**Text provided:**
▼▼▼

The problem of “p-hacking,” or dredging through an ocean of data until you find a pattern you can present as statistically significant, is endemic to research in finance. You should approach all claims of market-beating patterns with extreme skepticism.

In January, Campbell Harvey, a finance professor at Duke University, gave the presidential address at the American Finance Association on that topic. He estimates that at least half of all “discoveries” in investment research (and, thus, the expectations of investors in funds based on them) are false. The video of Prof. Harvey’s talk is well worth watching, or you can read his text here.

As Prof. Harvey has shown, so much data is available in finance that someone searching for a pattern “predicting” outperformance is all but certain to find one — even by statistical fluke alone.

The incentives to find a pattern are huge, and the costs are minimal. Supply a smart young analyst with a decent computer and plenty of pizza, and in a matter of days or weeks you will have a set of data full of patterns – many of them probably spurious — that you can market to investors.

▲▲▲

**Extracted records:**
▼▼▼

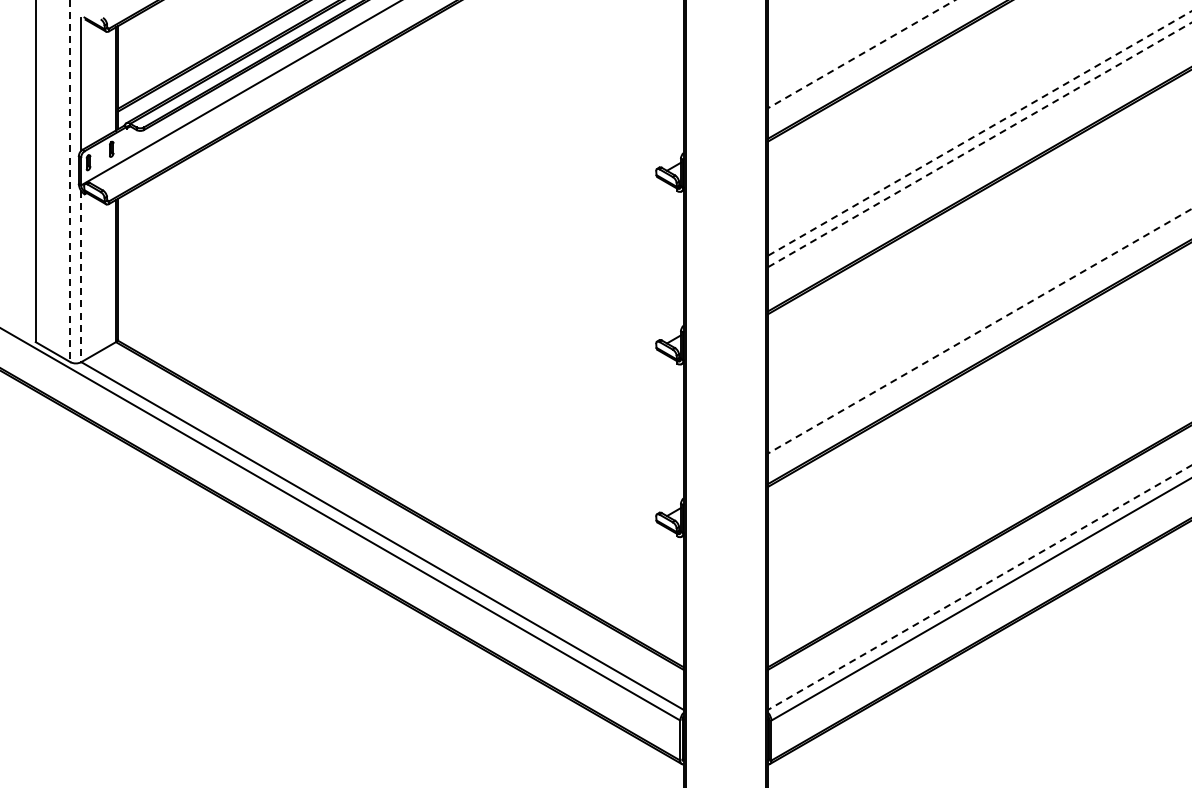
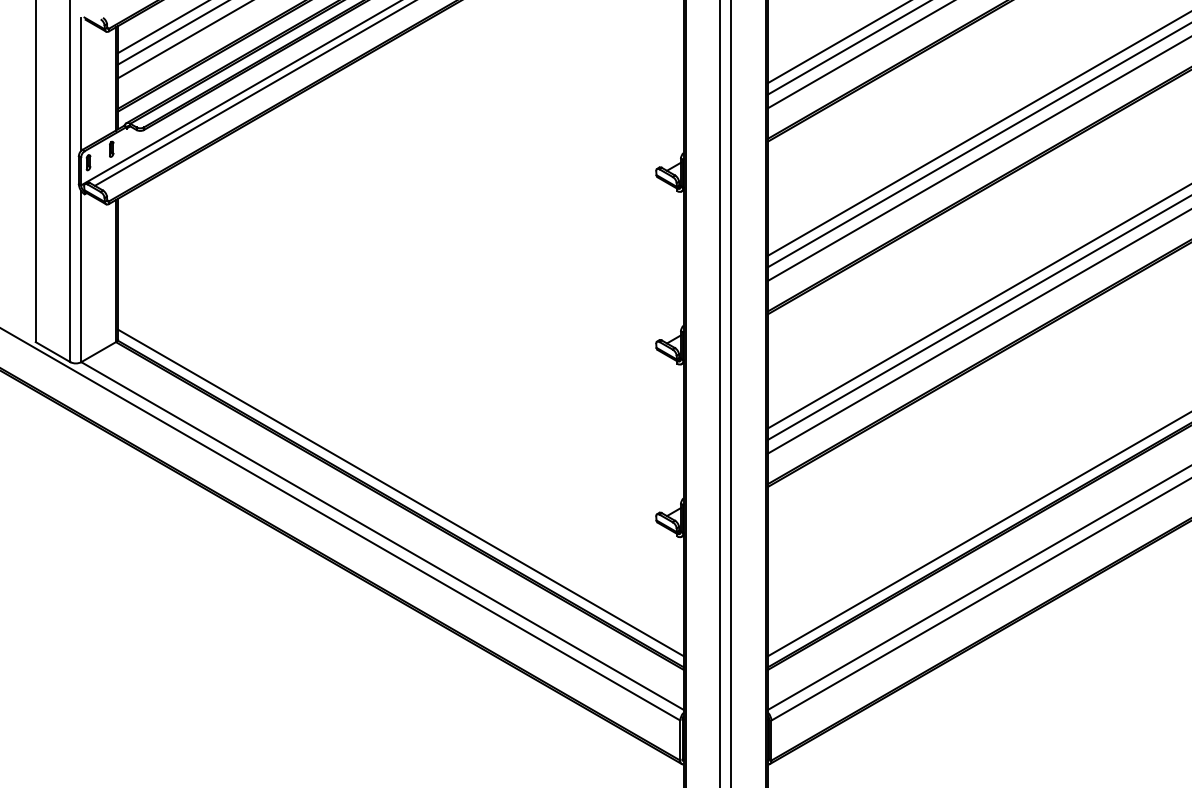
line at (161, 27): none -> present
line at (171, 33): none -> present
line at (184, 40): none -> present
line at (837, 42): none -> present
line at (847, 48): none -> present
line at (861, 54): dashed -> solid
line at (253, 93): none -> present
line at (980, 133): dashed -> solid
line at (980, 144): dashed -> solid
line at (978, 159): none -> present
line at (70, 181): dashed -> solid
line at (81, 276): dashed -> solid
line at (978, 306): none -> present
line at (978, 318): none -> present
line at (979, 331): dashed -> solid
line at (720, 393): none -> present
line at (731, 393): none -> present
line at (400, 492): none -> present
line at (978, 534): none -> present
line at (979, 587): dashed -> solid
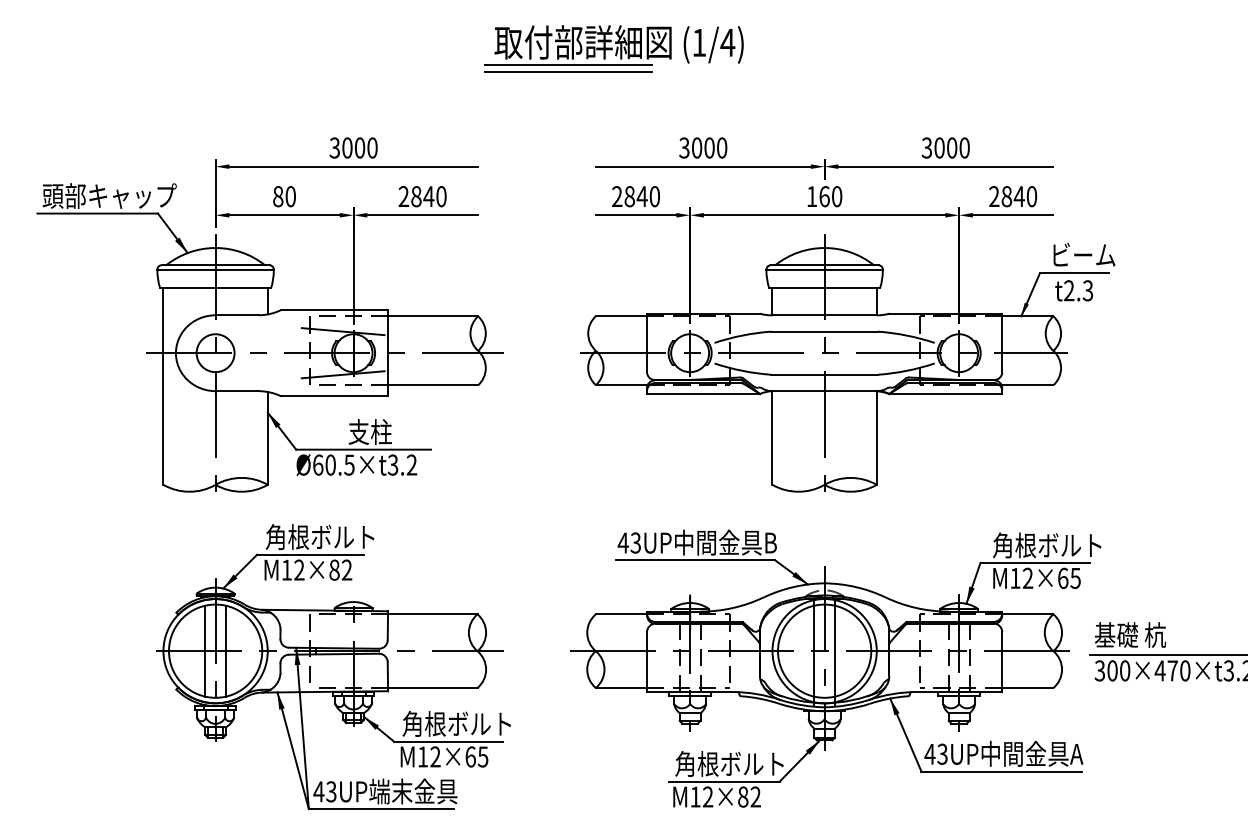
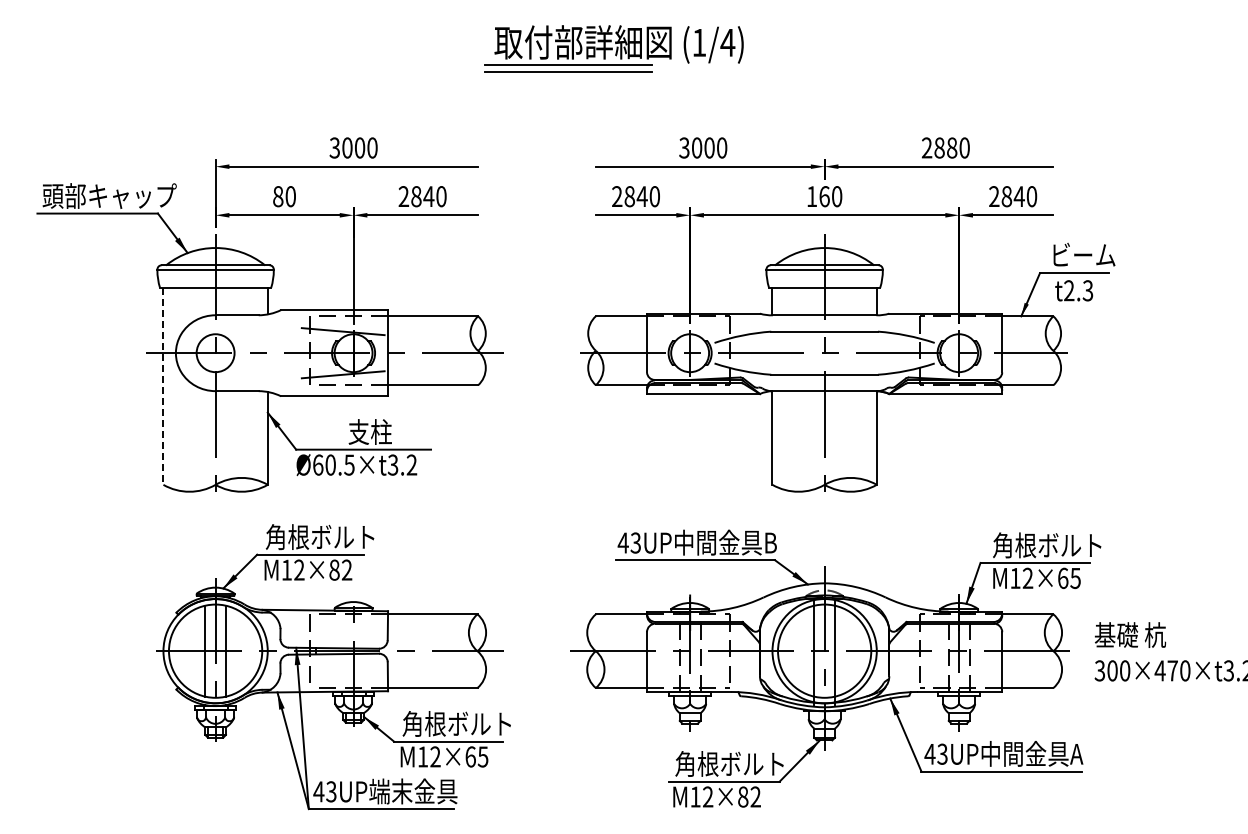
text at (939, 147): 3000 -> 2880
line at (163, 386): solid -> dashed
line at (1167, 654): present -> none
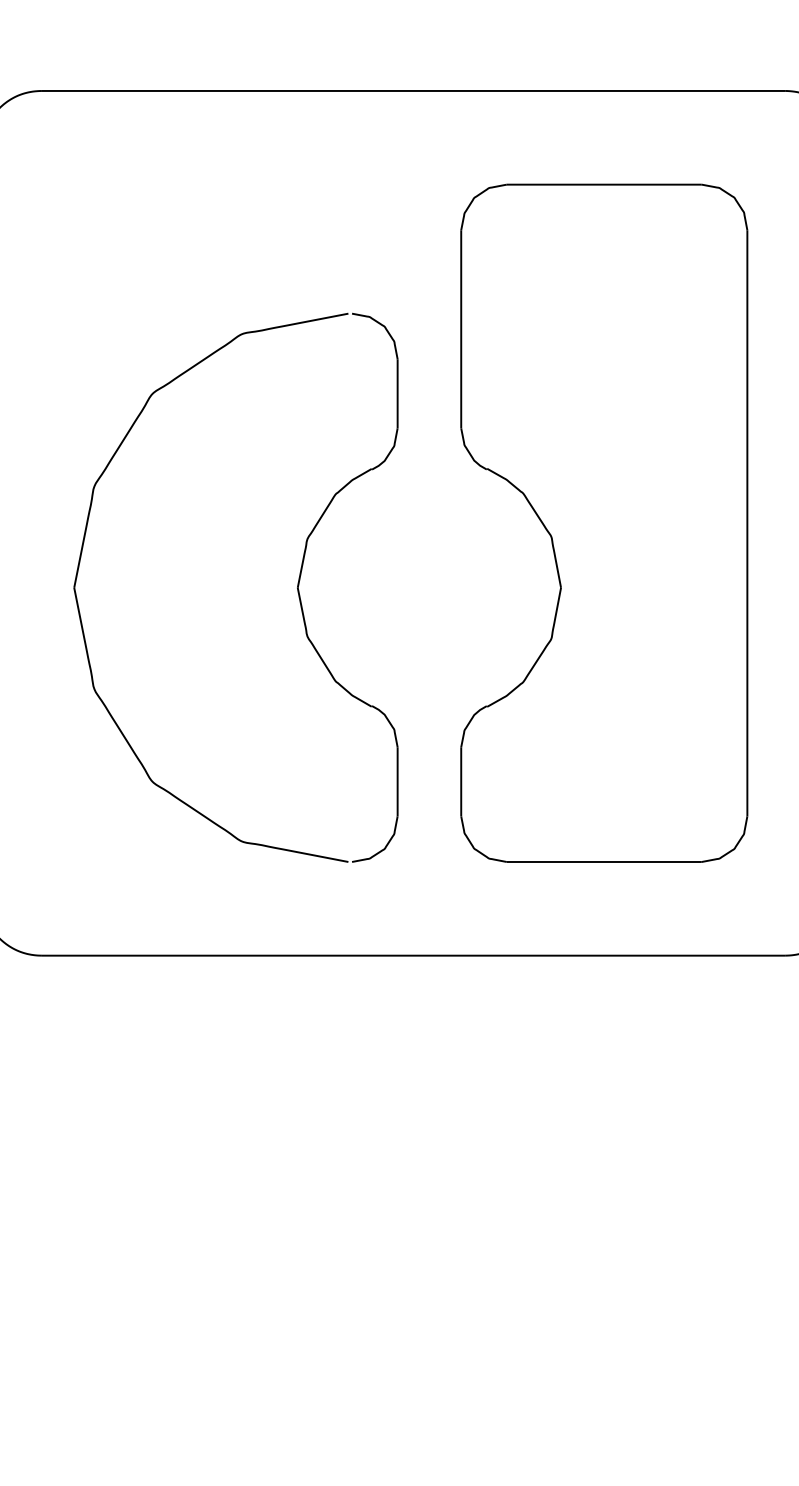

▲▲▲

**Exercise requirements:**
a) According to the p-hacking text, what share of all "discoveries" in investment research does Campbell Harvey estimate are false?
b) Duplicate everything in the p-hacking text from "The problem of" down to "statistical fluke alone.".
c) Carry the text on p-hacking in finance forward from its final sentence with the next part.

**Per-task outputs:**
a) At least half.

b)
The problem of “p-hacking,” or dredging through an ocean of data until you find a pattern you can present as statistically significant, is endemic to research in finance. You should approach all claims of market-beating patterns with extreme skepticism.

In January, Campbell Harvey, a finance professor at Duke University, gave the presidential address at the American Finance Association on that topic. He estimates that at least half of all “discoveries” in investment research (and, thus, the expectations of investors in funds based on them) are false. The video of Prof. Harvey’s talk is well worth watching, or you can read his text here.

As Prof. Harvey has shown, so much data is available in finance that someone searching for a pattern “predicting” outperformance is all but certain to find one — even by statistical fluke alone.

c)
In the 1990s, the investing website the Motley Fool concocted a cockamamie mechanical stock-picking strategy it called The Foolish Four, which took the five stocks in the Dow Jones Industrial Average with the highest ratio of dividend yield to stock price, then eliminated the one with the single highest ratio and invested in the others. The website claimed that history showed investors could have “trashed the market averages” with this approach. Unfortunately, the approach stopped working almost immediately after its so-called discovery, and the Motley Fool has long since abandoned it.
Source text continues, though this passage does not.